Segment Start: SUPPLIED PASSAGE
Workflows

Introduction

ReSim workflows provide a powerful way to organize and manage collections of test suites for CI/CD pipelines. Instead of managing individual test suites separately, workflows allow you to group related test suites together and run them as a single unit. Where a single batch answers "how does this build perform on these experiences?", a workflow answers "how does this version of our software perform across all the test suites we care about?" — producing one batch per enabled test suite in a single operation.

Why use workflows?

ReSim is frequently used with CI/CD platforms like GitHub Actions and GitLab CI to trigger test suites on pull requests, releases, and scheduled runs (e.g., nightly tests). While you can trigger individual test suites directly, this approach has limitations:

Configuration Management: Adding new test suites or temporarily disabling tests requires updating CI workflow files and pushing changes
Complexity: Managing multiple test suite triggers across different CI events becomes unwieldy
Flexibility: Making runtime changes to test configurations requires code changes

How workflows help

Workflows solve these problems by providing:

Named Collections: Group related test suites (e.g., "nightly", "regression", "smoke tests") under meaningful names
Runtime Configuration: Enable/disable test suites or add new ones through the ReSim UI without code changes
Simplified CI: Trigger entire test collections with a single command
Multi-System Testing: Test several systems (e.g., a planner and a perception stack) in one run by supplying one build per system
Flexible Management: Update test suite configurations independently of your CI pipeline

Key concepts

Concept	Description
Workflow	A project-scoped collection of test suites, each marked enabled or disabled. Has a name, description, and an optional CI link.
Workflow test suite	A membership record tying a test suite to a workflow, with an `enabled` flag. Disabling a suite keeps it associated with the workflow but skips it at run time.
Workflow run	One execution of a workflow: you supply one build per system covered by the workflow's enabled suites, and ReSim launches one batch per enabled suite, pairing each suite with the build for its system.

Workflows build on a couple of core ReSim concepts: every test suite targets exactly one system, and every build belongs to exactly one system. (See Core concepts for the full definitions.)

Because each test suite targets a system, a workflow that contains suites for several different systems implicitly requires a build for each of those systems at run time. The API exposes this as the workflow's requiredSystems. Nothing prevents — and nothing special is needed to allow — a workflow from spanning multiple systems; the requirement only materializes when you run it.

Example use case

Consider a nightly CI job that runs progression, regression, and smoke tests. Instead of managing three separate test suite triggers, you can:

Create a "Nightly Tests" workflow containing all three test suites
Configure your CI to run: resim workflows runs create --workflow "Nightly Tests"
Segment End: SUPPLIED PASSAGE
Segment Start: EXTRACTED ENTRIES
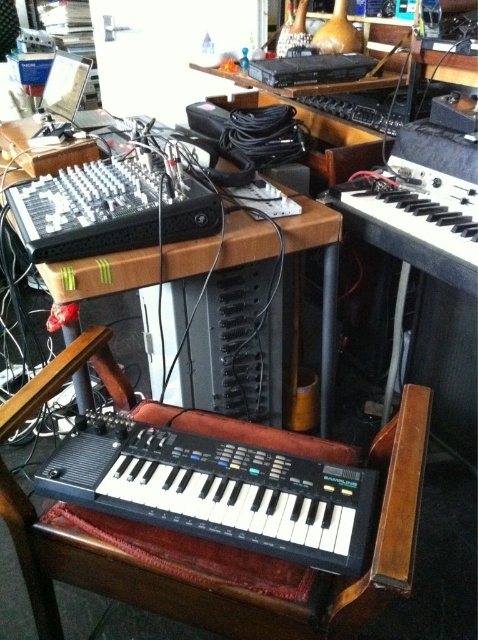
Question: Can you confirm if black plastic keyboard at lower center is wider than wooden table at center?

Choices:
 (A) yes
 (B) no

Answer: (B)

Question: Which is farther from the wooden table at center?

Choices:
 (A) black plastic keyboard at right
 (B) black plastic keyboard at lower center

Answer: (B)

Question: Is wooden table at center below black plastic keyboard at right?

Choices:
 (A) yes
 (B) no

Answer: (A)

Question: Does black plastic keyboard at lower center appear on the left side of black plastic keyboard at right?

Choices:
 (A) yes
 (B) no

Answer: (A)

Question: Which of the following is the farthest from the observer?

Choices:
 (A) (144, 264)
 (B) (57, 483)
 (C) (344, 204)

Answer: (C)

Question: Considering the real-world distances, which object is closest to the black plastic keyboard at lower center?

Choices:
 (A) black plastic keyboard at right
 (B) wooden table at center

Answer: (B)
Segment End: EXTRACTED ENTRIES
Write the next part of the ReSim workflows page, starting right after its final line.

Later, add new test suites or disable progression tests entirely through the ReSim UI
Your CI pipeline remains unchanged while test configurations evolve

Workflow management

ReSim provides comprehensive CLI commands for managing workflows. You can create, update, list, and retrieve workflows, as well as manage workflow runs.

Creating workflows

Create a new workflow with the create command:

Bash

resim workflows create \
  --project "my-project" \
  --name "nightly-regression" \
  --description "Full regression: planner + perception" \
  --ci-link "https://github.com/myorg/myrepo/actions/workflows/nightly.yml" \
  --suites '[
    {"testSuite": "planner-regression", "enabled": true},
    {"testSuite": "perception-smoke", "enabled": true},
    {"testSuite": "slow-soak-tests", "enabled": false}
  ]'

Required Parameters:

--project: The name or ID of the project to create the workflow in
--name: The name of the workflow
--description: A description of the workflow
--suites OR --suites-file: JSON array of test suites (exactly one required)

Optional Parameters:

--ci-link: A link to the CI pipeline that triggers this workflow (e.g., a GitHub Actions URL)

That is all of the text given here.